The Citizens' Office for Synthetic Memories in Barcelona collected 245 memories and welcomed more than 10,900 visitors. It demonstrated that memory reconstruction can operate as a public service—strengthening intergenerational dialogue, AI literacy, cultural continuity, and civic participation.
Across all contexts, the most meaningful impact remains the same: people feel seen. A memory once vulnerable to disappearance becomes a shared cultural artifact, preserving identity and reinforcing the humanity of those who carry it.
Photo: Painting, Domestic Streamers
One of the latest memories we reconstructed came from a victim of 2024's floods in Valencia, Spain. She chose to visualize the ravine where she used to walk her dog every afternoon, often meeting neighbors along the path. The floods took everything away. In the reconstructed image, only the eucalyptus tree remained—a quiet symbol of resistance, and of the memories that endure even when the landscape does not.
What do you hope others can learn or take away from your initiative? Are there key approaches, values, or insights that you believe could inspire others to create change through culture?
We hope others take away that technological innovation, together with arts, can be rooted in care, dignity, and cultural preservation. Synthetic Memories shows that AI does not have to distance us from human experience; when guided by ethics, critical reflection, and deep listening, it can help people feel more connected to themselves and to one another.
One of the most transferable lessons is that technology should follow people's stories—not the other way around. Our methodology places the interviewer and prompter in a shared act of listening, interpreting, and co-creating, reminding us that meaningful innovation begins with human relationships. Equally essential is the ethical rigor behind every interaction—emotional safety is not a technicality but a foundation. It builds the trust required for any cultural or community-based initiative to thrive.
We also hope others see the power of cultural specificity.

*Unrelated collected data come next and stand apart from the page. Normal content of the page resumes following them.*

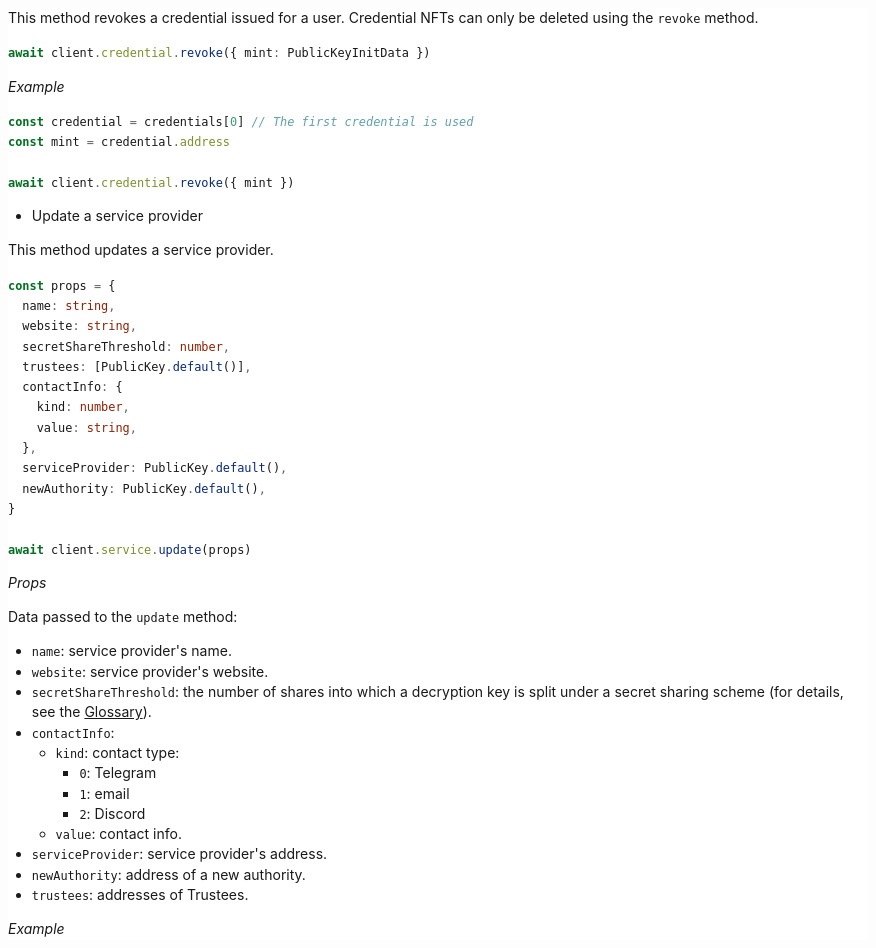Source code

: This method revokes a credential issued for a user. Credential NFTs can only be deleted using the `revoke` method.

```ts
await client.credential.revoke({ mint: PublicKeyInitData })
```

_Example_

```ts
const credential = credentials[0] // The first credential is used
const mint = credential.address

await client.credential.revoke({ mint })
```

* Update a service provider

This method updates a service provider.

```ts
const props = {
  name: string,
  website: string, 
  secretShareThreshold: number,
  trustees: [PublicKey.default()],
  contactInfo: {
    kind: number,
    value: string,
  },
  serviceProvider: PublicKey.default(),
  newAuthority: PublicKey.default(),
}

await client.service.update(props)
```

_Props_

Data passed to the `update` method:

* `name`: service provider's name.
* `website`: service provider's website.
* `secretShareThreshold`: the number of shares into which a decryption key is split under a secret sharing scheme (for details, see the [Glossary](broken-reference)).
* `contactInfo`:
  * `kind`: contact type:
    * `0`: Telegram
    * `1`: email
    * `2`: Discord
  * `value`: contact info.
* `serviceProvider`: service provider's address.
* `newAuthority`: address of a new authority.
* `trustees`: addresses of Trustees.

_Example_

By fine-tuning our models with local archives and collaborating with community experts, we've learned that inclusive technologies must adapt to context rather than impose a universal visual language.

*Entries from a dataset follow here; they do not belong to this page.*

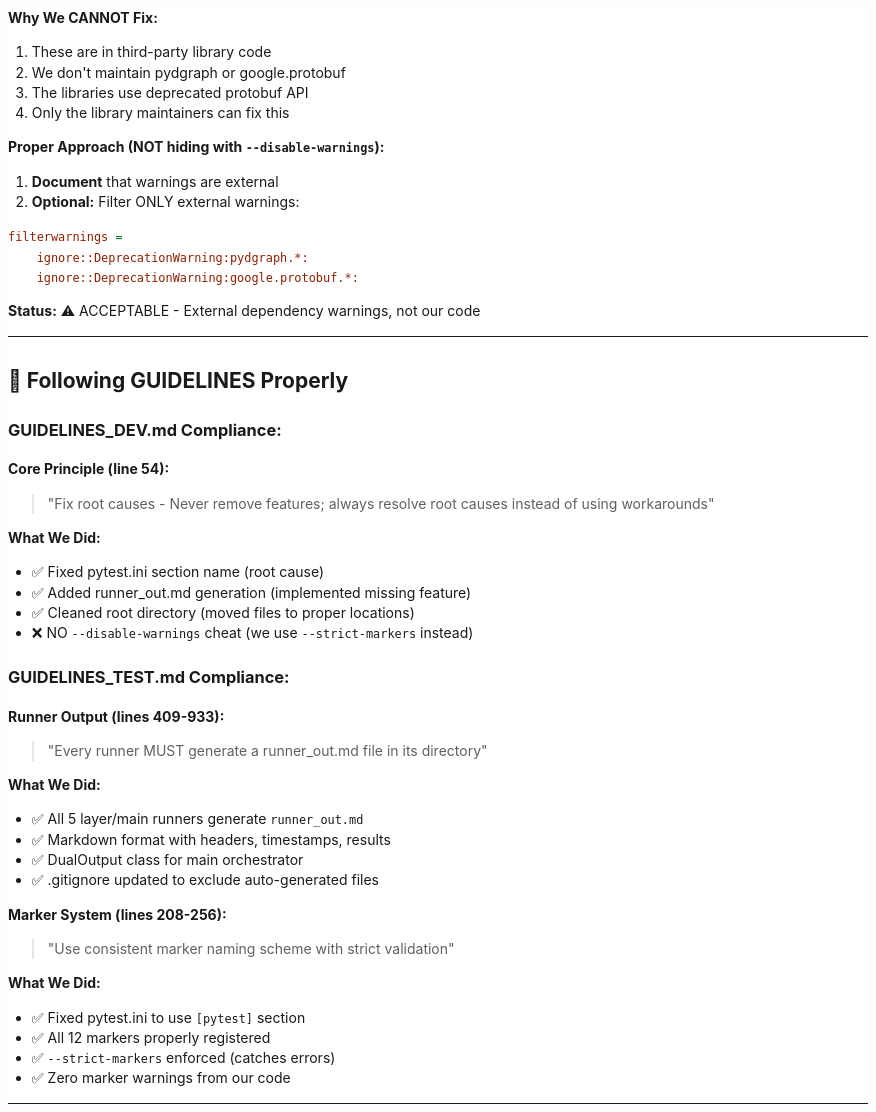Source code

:**Why We CANNOT Fix:**
1. These are in third-party library code
2. We don't maintain pydgraph or google.protobuf
3. The libraries use deprecated protobuf API
4. Only the library maintainers can fix this

**Proper Approach (NOT hiding with `--disable-warnings`):**
1. **Document** that warnings are external
2. **Optional:** Filter ONLY external warnings:
```ini
filterwarnings =
    ignore::DeprecationWarning:pydgraph.*:
    ignore::DeprecationWarning:google.protobuf.*:
```

**Status:** ⚠️  ACCEPTABLE - External dependency warnings, not our code

---

## 🎯 Following GUIDELINES Properly

### GUIDELINES_DEV.md Compliance:

**Core Principle (line 54):**
> "Fix root causes - Never remove features; always resolve root causes instead of using workarounds"

**What We Did:**
- ✅ Fixed pytest.ini section name (root cause)
- ✅ Added runner_out.md generation (implemented missing feature)
- ✅ Cleaned root directory (moved files to proper locations)
- ❌ NO `--disable-warnings` cheat (we use `--strict-markers` instead)

### GUIDELINES_TEST.md Compliance:

**Runner Output (lines 409-933):**
> "Every runner MUST generate a runner_out.md file in its directory"

**What We Did:**
- ✅ All 5 layer/main runners generate `runner_out.md`
- ✅ Markdown format with headers, timestamps, results
- ✅ DualOutput class for main orchestrator
- ✅ .gitignore updated to exclude auto-generated files

**Marker System (lines 208-256):**
> "Use consistent marker naming scheme with strict validation"

**What We Did:**
- ✅ Fixed pytest.ini to use `[pytest]` section
- ✅ All 12 markers properly registered
- ✅ `--strict-markers` enforced (catches errors)
- ✅ Zero marker warnings from our code

---
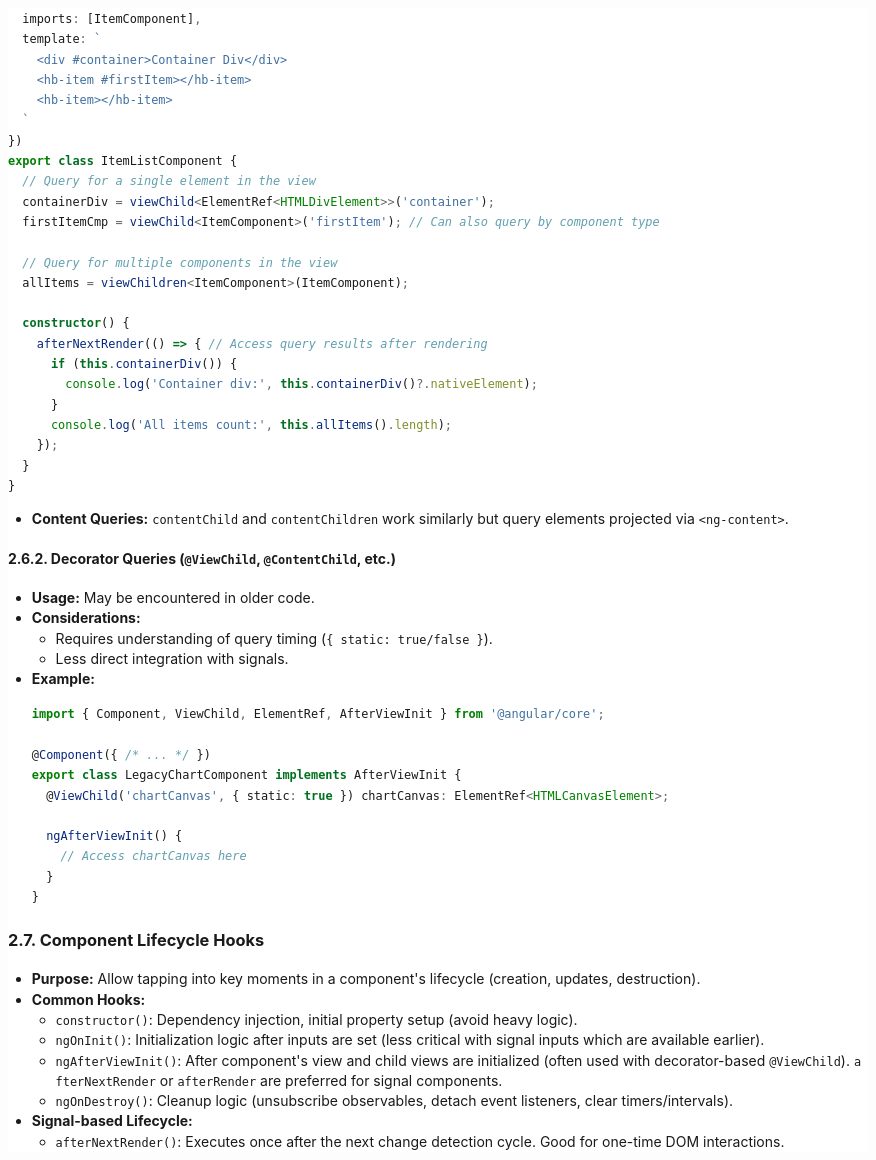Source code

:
  ```typescript
    imports: [ItemComponent],
    template: `
      <div #container>Container Div</div>
      <hb-item #firstItem></hb-item>
      <hb-item></hb-item>
    `
  })
  export class ItemListComponent {
    // Query for a single element in the view
    containerDiv = viewChild<ElementRef<HTMLDivElement>>('container');
    firstItemCmp = viewChild<ItemComponent>('firstItem'); // Can also query by component type

    // Query for multiple components in the view
    allItems = viewChildren<ItemComponent>(ItemComponent);

    constructor() {
      afterNextRender(() => { // Access query results after rendering
        if (this.containerDiv()) {
          console.log('Container div:', this.containerDiv()?.nativeElement);
        }
        console.log('All items count:', this.allItems().length);
      });
    }
  }
  ```
  - **Content Queries:** `contentChild` and `contentChildren` work similarly but query elements projected via `<ng-content>`.

#### 2.6.2. Decorator Queries (`@ViewChild`, `@ContentChild`, etc.)
- **Usage:** May be encountered in older code.
- **Considerations:**
    - Requires understanding of query timing (`{ static: true/false }`).
    - Less direct integration with signals.
- **Example:**
  ```typescript
  import { Component, ViewChild, ElementRef, AfterViewInit } from '@angular/core';

  @Component({ /* ... */ })
  export class LegacyChartComponent implements AfterViewInit {
    @ViewChild('chartCanvas', { static: true }) chartCanvas: ElementRef<HTMLCanvasElement>;

    ngAfterViewInit() {
      // Access chartCanvas here
    }
  }
  ```

### 2.7. Component Lifecycle Hooks
- **Purpose:** Allow tapping into key moments in a component's lifecycle (creation, updates, destruction).
- **Common Hooks:**
    - `constructor()`: Dependency injection, initial property setup (avoid heavy logic).
    - `ngOnInit()`: Initialization logic after inputs are set (less critical with signal inputs which are available earlier).
    - `ngAfterViewInit()`: After component's view and child views are initialized (often used with decorator-based `@ViewChild`). `afterNextRender` or `afterRender` are preferred for signal components.
    - `ngOnDestroy()`: Cleanup logic (unsubscribe observables, detach event listeners, clear timers/intervals).
- **Signal-based Lifecycle:**
    - `afterNextRender()`: Executes once after the next change detection cycle. Good for one-time DOM interactions.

Ultimately, our wish is that others feel inspired to use arts and technology as tools to preserve stories that might otherwise disappear, enabling communities to reclaim, reinterpret, and share the narratives that define who they are.

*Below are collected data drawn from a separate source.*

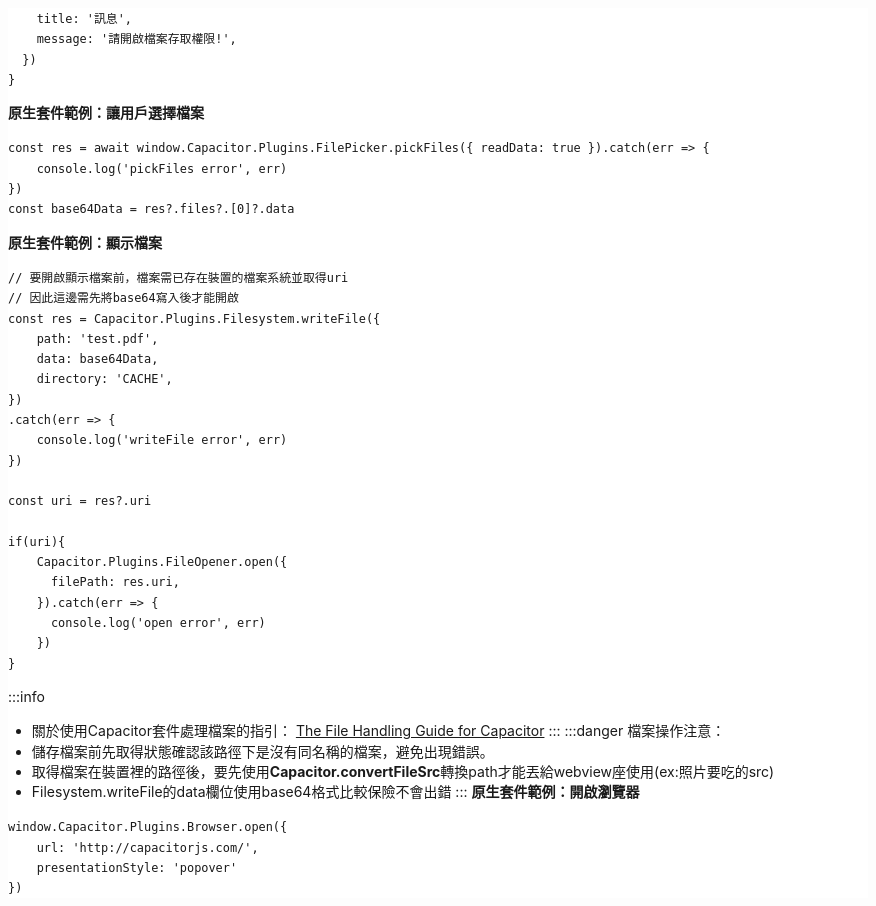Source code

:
```javascript=
    title: '訊息',
    message: '請開啟檔案存取權限!',
  })
}
```

**原生套件範例：讓用戶選擇檔案**
```javascript=
const res = await window.Capacitor.Plugins.FilePicker.pickFiles({ readData: true }).catch(err => {
    console.log('pickFiles error', err)
})
const base64Data = res?.files?.[0]?.data
```

**原生套件範例：顯示檔案**
```javascript=
// 要開啟顯示檔案前，檔案需已存在裝置的檔案系統並取得uri
// 因此這邊需先將base64寫入後才能開啟
const res = Capacitor.Plugins.Filesystem.writeFile({
    path: 'test.pdf',
    data: base64Data,
    directory: 'CACHE',
})
.catch(err => {
    console.log('writeFile error', err)
})

const uri = res?.uri

if(uri){
    Capacitor.Plugins.FileOpener.open({
      filePath: res.uri,
    }).catch(err => {
      console.log('open error', err)
    })
}

```
:::info
- 關於使用Capacitor套件處理檔案的指引：
[The File Handling Guide for Capacitor](https://capawesome.io/blog/the-file-handling-guide-for-capacitor/)
:::
:::danger
檔案操作注意：
- 儲存檔案前先取得狀態確認該路徑下是沒有同名稱的檔案，避免出現錯誤。
- 取得檔案在裝置裡的路徑後，要先使用**Capacitor.convertFileSrc**轉換path才能丟給webview座使用(ex:照片要吃的src)
- Filesystem.writeFile的data欄位使用base64格式比較保險不會出錯
:::
**原生套件範例：開啟瀏覽器**

```javascript=
window.Capacitor.Plugins.Browser.open({ 
    url: 'http://capacitorjs.com/',
    presentationStyle: 'popover'
})
```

At UN Live, we aim to harness culture as a force for empathy and collective action. Looking at your work, how do you think popular culture platforms can inspire people — not only to care about the planet, but to take meaningful, connected, and concrete action?
Popular culture has the power to transform private experiences into collective meaning. When stories circulate through museums, films, social media, or public programs, they shape how societies imagine themselves and what they feel responsible for.
Synthetic Memories shows that when personal narratives—of migration, memory loss, or historical moments—are made visible through artistic and technological platforms, people are moved not only to empathize but to engage. Exhibitions such as the Citizens' Office of Synthetic Memories in Barcelona created spaces where audiences could reflect on aging, displacement, heritage, and AI ethics through the lens of real human stories, prompting discussions about community care, cultural preservation, and the responsible use of technology.
Popular culture platforms can inspire action by making global challenges intimate and relatable. When people see themselves—or people like their neighbors—reflected in these narratives, responsibility becomes shared rather than abstract.